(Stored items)

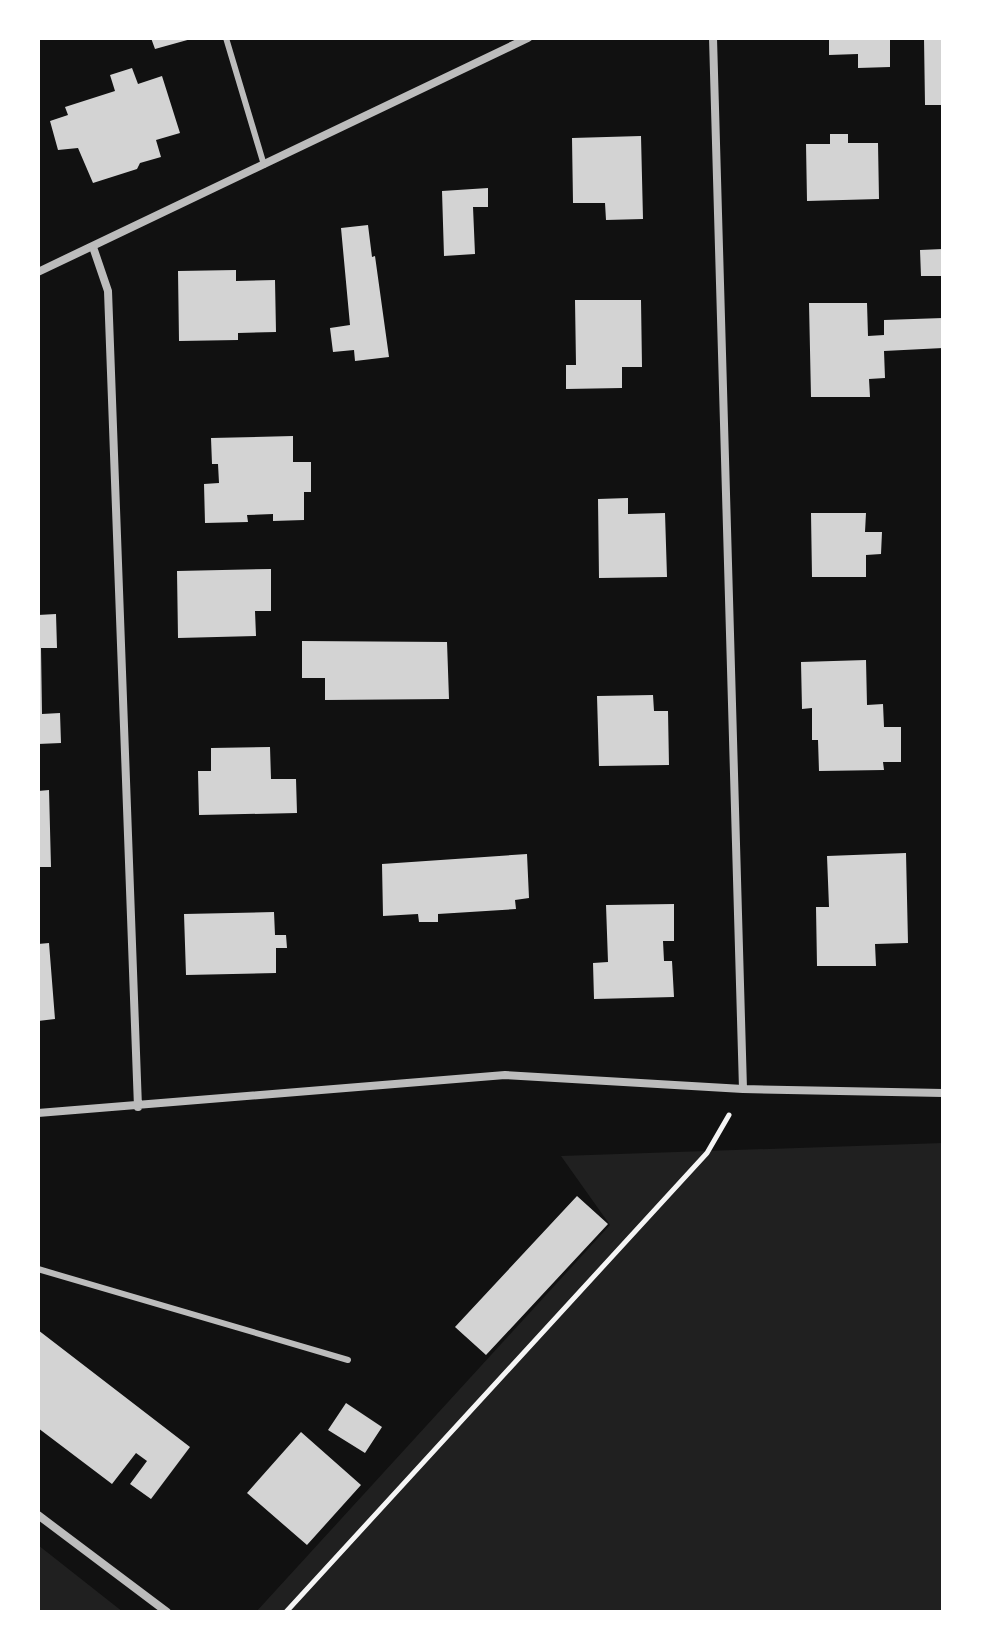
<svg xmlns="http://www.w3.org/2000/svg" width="981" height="1650" font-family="'Roboto Condensed',sans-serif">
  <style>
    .green { fill: #202020 }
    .building { fill: #d3d3d3 }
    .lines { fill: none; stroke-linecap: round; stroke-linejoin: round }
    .path { stroke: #f5f5f5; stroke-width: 5 }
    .service { stroke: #bcbcbc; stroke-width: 6 }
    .minor { stroke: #bcbcbc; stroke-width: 8 }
  </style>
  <rect width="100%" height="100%" fill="#111"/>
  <path class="green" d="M 943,1143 L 943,1612 L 256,1612 L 610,1225 L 561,1156 Z
    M 38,1545 L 123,1612 L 38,1612 Z"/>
  <path class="building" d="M 151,38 L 191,38 L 191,39 L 155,49 Z
    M 829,38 L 890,38 L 890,67 L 858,68 L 858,54 L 829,55 Z
    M 924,38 L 943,38 L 943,105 L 925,105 Z
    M 132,68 L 138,84 L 162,76 L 180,133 L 156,140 L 161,157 L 140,163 L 137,169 L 93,183 L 78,148 L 58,150 L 50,121 L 68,115 L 65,107 L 115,91 L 110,75 Z
    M 830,134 L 848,134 L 848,143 L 878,143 L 879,199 L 807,201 L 806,144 L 830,144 Z
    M 641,136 L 643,219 L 606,220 L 605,203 L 573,203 L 572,138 Z
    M 488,188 L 488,207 L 473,207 L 475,254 L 444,256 L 442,191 Z
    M 368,225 L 372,257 L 375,256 L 389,357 L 355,361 L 354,350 L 333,352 L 330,328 L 350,325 L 341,228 Z
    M 943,249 L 943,276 L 921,276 L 920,250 Z
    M 236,270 L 236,281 L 275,280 L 276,332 L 238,333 L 238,340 L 179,341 L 178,271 Z
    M 575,300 L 641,300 L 642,367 L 622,367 L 622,388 L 566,389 L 566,365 L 576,365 Z
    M 809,303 L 867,303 L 868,336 L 884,335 L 884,320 L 943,318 L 943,348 L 884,351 L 885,378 L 869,379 L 870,397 L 811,397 Z
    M 293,436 L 293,462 L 311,462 L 311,492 L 304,492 L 304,520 L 273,521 L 273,514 L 247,515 L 248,522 L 205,523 L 204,484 L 219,483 L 218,464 L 212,464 L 211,438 Z
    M 628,498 L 628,514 L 665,513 L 667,577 L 599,578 L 598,499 Z
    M 811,513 L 866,513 L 865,532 L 882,532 L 881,554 L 866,555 L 866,577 L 812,577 Z
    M 271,569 L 271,611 L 255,611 L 256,636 L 178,638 L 177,571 Z
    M 56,614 L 57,648 L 41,648 L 42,714 L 60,713 L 61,743 L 38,744 L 38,615 Z
    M 302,641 L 447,642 L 449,699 L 325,700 L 325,678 L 302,678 Z
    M 866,660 L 867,705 L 883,704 L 884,727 L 901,727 L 901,762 L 883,762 L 884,770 L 819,771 L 818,740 L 812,740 L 812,708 L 802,709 L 801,662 Z
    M 653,695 L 654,711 L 668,711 L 669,765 L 599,766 L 597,696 Z
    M 270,747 L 271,779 L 296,779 L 297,813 L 199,815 L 198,771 L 211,771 L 211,748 Z
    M 49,790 L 51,867 L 38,867 L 38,791 Z
    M 906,853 L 908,943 L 875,944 L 876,966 L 817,966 L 816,907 L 829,907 L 827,856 Z
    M 527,854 L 529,898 L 515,900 L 516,909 L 438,914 L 438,922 L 419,922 L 418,914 L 383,916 L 382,864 Z
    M 674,904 L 674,941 L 663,941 L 664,961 L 672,961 L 674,997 L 594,999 L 593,963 L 608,962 L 606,905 Z
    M 274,912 L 275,935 L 286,935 L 287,948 L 276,948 L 276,973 L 186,975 L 184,914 Z
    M 49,943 L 55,1019 L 38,1021 L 38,944 Z
    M 577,1196 L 608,1224 L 486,1355 L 455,1327 Z
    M 38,1330 L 190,1447 L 151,1499 L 130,1484 L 147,1461 L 136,1453 L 112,1484 L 38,1428 Z
    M 346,1403 L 382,1427 L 365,1453 L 328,1430 Z
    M 301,1432 L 361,1485 L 307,1545 L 247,1493 Z"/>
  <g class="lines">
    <path class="path" d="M 286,1612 L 707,1153 L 729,1115"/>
    <path class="service" d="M 226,38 L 264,165
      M 38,1269 L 348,1360"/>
    <path class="minor" d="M 713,38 L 743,1089
      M 93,247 L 108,291 L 138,1107
      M 38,272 L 528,38
      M 38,1113 L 505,1075 L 743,1089 L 943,1093
      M 38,1515 L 167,1612"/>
  </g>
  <rect width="981" height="1650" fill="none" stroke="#ffffff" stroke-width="80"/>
</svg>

**Exercise objective**:
Check every line above for the string "lines" and copy those that have it.

**Expected answer**:
    .lines { fill: none; stroke-linecap: round; stroke-linejoin: round }
  <g class="lines">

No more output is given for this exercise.